According to the present invention, the surface of the prototype mold that comes into contact with the horizontal upper surface of the mouth mold is formed of a carbon plate with excellent lubricity and heat resistance, so there is no stick-slip when opening the rough mold. Since the balisong can be opened smoothly, it can be used continuously for a long period of time without oiling, without causing any cracks in the neck of the balisong.

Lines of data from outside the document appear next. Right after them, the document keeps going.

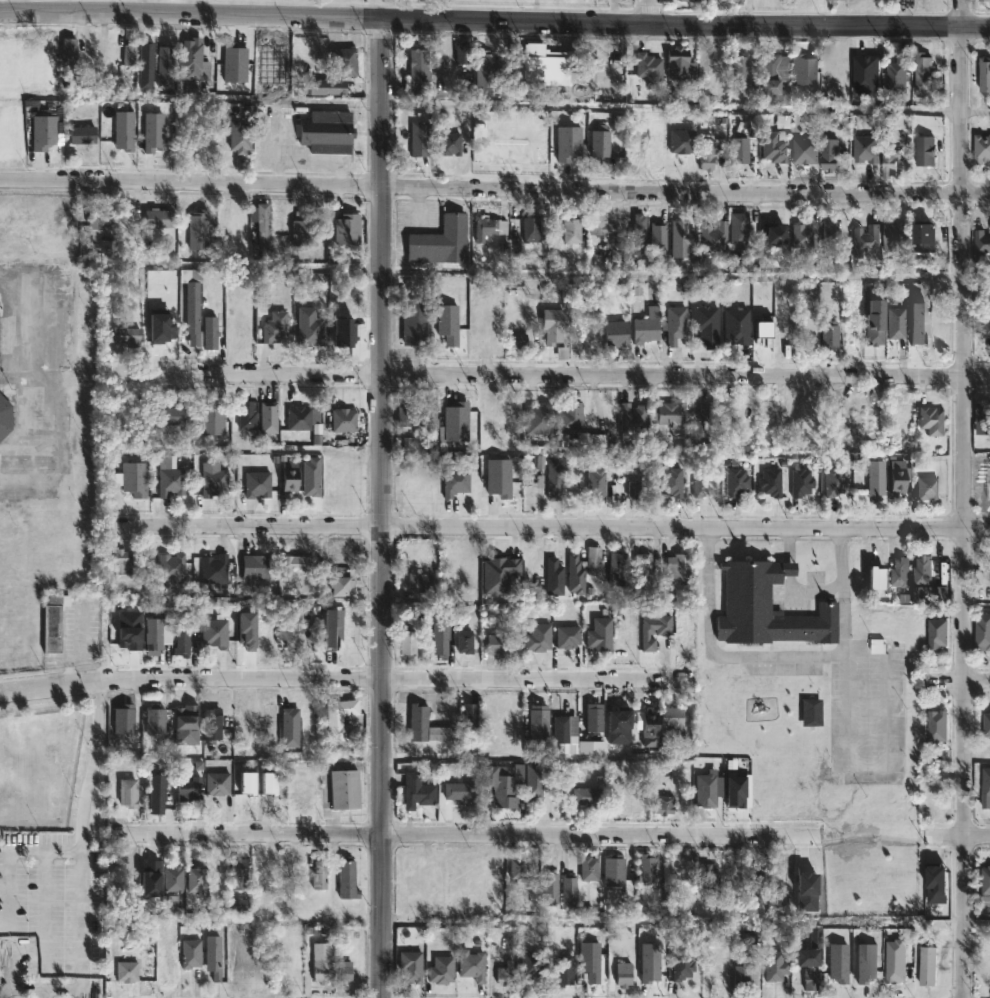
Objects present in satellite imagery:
building: (833, 0)
building: (985, 0)
building: (692, 1)
building: (738, 2)
road: (20, 5)
road: (85, 5)
road: (117, 5)
road: (614, 12)
road: (649, 12)
road: (494, 20)
building: (68, 49)
building: (95, 49)
building: (130, 52)
building: (462, 52)
building: (195, 59)
building: (236, 60)
building: (273, 60)
building: (683, 63)
building: (147, 64)
building: (346, 64)
building: (544, 64)
building: (165, 65)
building: (488, 67)
building: (742, 69)
building: (807, 70)
building: (862, 72)
building: (920, 72)
building: (419, 73)
building: (983, 73)
building: (894, 75)
building: (777, 76)
building: (327, 86)
road: (975, 111)
building: (124, 130)
building: (43, 131)
building: (154, 131)
building: (328, 131)
building: (83, 134)
building: (241, 136)
building: (421, 138)
parking lot: (289, 140)
building: (685, 140)
building: (565, 141)
parking lot: (506, 142)
building: (451, 143)
building: (602, 143)
building: (772, 146)
building: (744, 148)
building: (863, 148)
building: (980, 148)
building: (921, 150)
building: (803, 151)
building: (709, 152)
building: (827, 154)
building: (887, 162)
road: (494, 188)
building: (98, 216)
building: (161, 217)
building: (602, 225)
building: (264, 226)
building: (740, 226)
building: (491, 227)
building: (348, 228)
building: (534, 228)
building: (828, 228)
building: (198, 230)
building: (574, 230)
building: (306, 231)
building: (238, 232)
building: (779, 233)
building: (920, 233)
building: (892, 234)
building: (640, 235)
building: (803, 235)
building: (717, 237)
building: (684, 238)
building: (661, 239)
building: (440, 240)
building: (864, 241)
building: (979, 246)
road: (673, 276)
road: (976, 277)
building: (192, 302)
building: (704, 322)
building: (873, 322)
building: (919, 322)
building: (894, 323)
building: (452, 324)
building: (674, 324)
building: (419, 325)
building: (555, 325)
building: (647, 325)
building: (275, 327)
building: (309, 327)
building: (763, 328)
building: (739, 329)
building: (986, 331)
building: (210, 333)
building: (616, 333)
building: (937, 334)
building: (172, 335)
building: (129, 336)
building: (829, 338)
building: (519, 341)
road: (551, 374)
road: (27, 379)
building: (769, 404)
building: (748, 408)
building: (403, 412)
building: (667, 412)
building: (246, 413)
building: (799, 414)
building: (834, 415)
building: (177, 416)
building: (6, 417)
building: (270, 417)
building: (570, 417)
building: (632, 417)
building: (538, 418)
building: (212, 419)
building: (427, 419)
building: (927, 419)
building: (981, 419)
building: (344, 420)
building: (456, 420)
building: (306, 422)
building: (700, 423)
building: (535, 465)
building: (290, 475)
building: (499, 475)
building: (554, 476)
building: (871, 476)
building: (311, 477)
building: (892, 477)
building: (135, 478)
building: (171, 478)
building: (901, 478)
building: (455, 480)
building: (671, 480)
building: (987, 480)
building: (541, 481)
building: (702, 481)
building: (736, 481)
building: (766, 481)
building: (796, 481)
building: (829, 481)
building: (214, 482)
building: (597, 483)
building: (257, 484)
building: (923, 487)
building: (636, 488)
building: (334, 489)
road: (962, 499)
road: (386, 507)
road: (553, 527)
road: (789, 544)
road: (841, 552)
building: (575, 560)
building: (596, 560)
building: (554, 561)
building: (122, 564)
building: (295, 565)
building: (171, 567)
building: (620, 567)
building: (645, 567)
building: (680, 567)
building: (256, 568)
building: (216, 569)
road: (789, 569)
building: (898, 572)
building: (920, 572)
building: (508, 578)
building: (423, 583)
building: (342, 585)
road: (812, 591)
building: (768, 607)
building: (52, 622)
building: (293, 629)
building: (129, 630)
building: (167, 631)
building: (666, 631)
building: (981, 631)
building: (216, 632)
building: (934, 632)
building: (154, 633)
building: (570, 635)
building: (599, 635)
building: (541, 636)
building: (442, 641)
building: (467, 641)
building: (409, 642)
building: (498, 642)
building: (183, 643)
road: (751, 655)
road: (346, 677)
road: (977, 680)
building: (809, 711)
parking lot: (867, 711)
building: (471, 715)
building: (596, 716)
building: (340, 718)
building: (155, 720)
building: (541, 720)
building: (125, 721)
building: (666, 721)
building: (986, 723)
building: (187, 724)
building: (212, 724)
building: (428, 724)
building: (934, 725)
building: (290, 727)
building: (623, 727)
building: (512, 728)
building: (563, 728)
road: (885, 762)
building: (219, 782)
building: (514, 782)
building: (248, 783)
building: (270, 783)
building: (984, 785)
building: (421, 787)
building: (712, 788)
building: (189, 789)
building: (345, 789)
building: (462, 790)
building: (739, 790)
building: (128, 792)
building: (156, 793)
building: (304, 795)
building: (590, 795)
building: (633, 803)
building: (667, 804)
road: (468, 833)
road: (977, 836)
road: (81, 838)
building: (519, 865)
building: (591, 867)
building: (651, 869)
building: (618, 870)
building: (263, 871)
building: (672, 871)
building: (319, 873)
building: (237, 874)
building: (412, 877)
building: (150, 878)
building: (349, 878)
building: (714, 878)
building: (174, 879)
building: (196, 879)
building: (781, 880)
building: (984, 880)
building: (758, 882)
road: (8, 884)
building: (554, 889)
building: (811, 890)
building: (571, 892)
parking lot: (53, 915)
road: (45, 924)
building: (681, 937)
building: (190, 953)
building: (214, 956)
building: (806, 957)
building: (895, 961)
building: (322, 962)
building: (533, 963)
building: (839, 963)
building: (867, 963)
building: (474, 964)
building: (683, 965)
building: (777, 965)
building: (413, 966)
building: (600, 966)
building: (927, 967)
building: (658, 968)
building: (718, 968)
building: (443, 969)
building: (566, 970)
building: (127, 971)
building: (344, 971)
building: (591, 972)
building: (626, 973)
building: (743, 974)
building: (506, 977)
road: (37, 988)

[Brief explanation of the drawing]

1 and 2 are longitudinal sectional views of an example of a parison mold using a conventional rough mold, in which FIG. 1 shows a state in which a molten glass gob is charged, and FIG. The figure shows the state after counter blow molding of the original mold is completed, Figure 3 is a perspective view of the rough mold, Figure 4 is a perspective view of the rough mold holder, and Figure 5 a shows the state of the original mold after counter blow molding is completed. Fig. 5b is a longitudinal sectional view of the main part showing the state in which the blow molding of the parison is completed, Fig. 5b is a longitudinal sectional view of the main part at a stage in the middle of opening the rough mold of Fig. 5a, and Fig. 6 is the parison molding of the present invention. An enlarged vertical cross-sectional view of the main part of one embodiment of the mold, FIG. 7 is a bottom view of the carbon plate seen from the v■1■ line in FIG. 6,
Figure 8 is a vertical cross-sectional view taken along the line Vll-■ in Figure 7, Figure 9 is a plan view of an example of a funnel, and Figure 10 is a
11 is a bottom view of the funnel in FIG. 9, FIG. 12 is a longitudinal sectional view of an example of the finishing mold, and FIG. 13 is a plan view of the carbon plate used in FIG. 12. , FIG. 14 is a longitudinal sectional view taken along the line XIV-XIV in FIG. 13,
Fig. 15 is a plan view of the carbon plate seen from line xv-xv in Fig. 12, and Fig. 16 is a plan view of the carbon plate seen from line xv-xv in Fig. 15.
FIG. 3 is a vertical cross-sectional view taken along line IV. 1... Rough type, 2... Mouth type, 2c...
... Horizontal periphery of the upper surface of the mouth mold, 2d ... Part inside the periphery of the upper surface of the mouth mold, 5 ... Molten glass gob, 8 ... Parison , 11...
・Carbon plate, 25...Glass bottle.

Claims (1)

[Claims] 1. With the rough mold in a closed state, a parison mold is formed from a molten glass gob using a parison molding die equipped with a rough mold and a mouth mold each having horizontal surfaces that contact each other. , in a method of manufacturing a glass bottle by transferring the parison supported by the mouth mold from the rough mold to a finishing mold using the rough mold, and blow-molding the parison in the finishing mold, the prototype mold is A glass bottle characterized in that the horizontal surface in contact with the core mold is formed of a carbon plate, and when the rough mold is opened, the carbon plate slides along the horizontal surface of the mouth mold. manufacturing method. 2. In a parison mold for manufacturing glass bottles, which is equipped with a rough mold and a mouth mold, the horizontal surface of the rough mold that contacts the horizontal periphery of the upper surface of the mouth mold is formed of a carbon plate. A parison mold for manufacturing a glass bottle, characterized in that a portion of the upper surface of the mouth mold inside the peripheral portion faces the metal surface of the rough mold with a slight gap.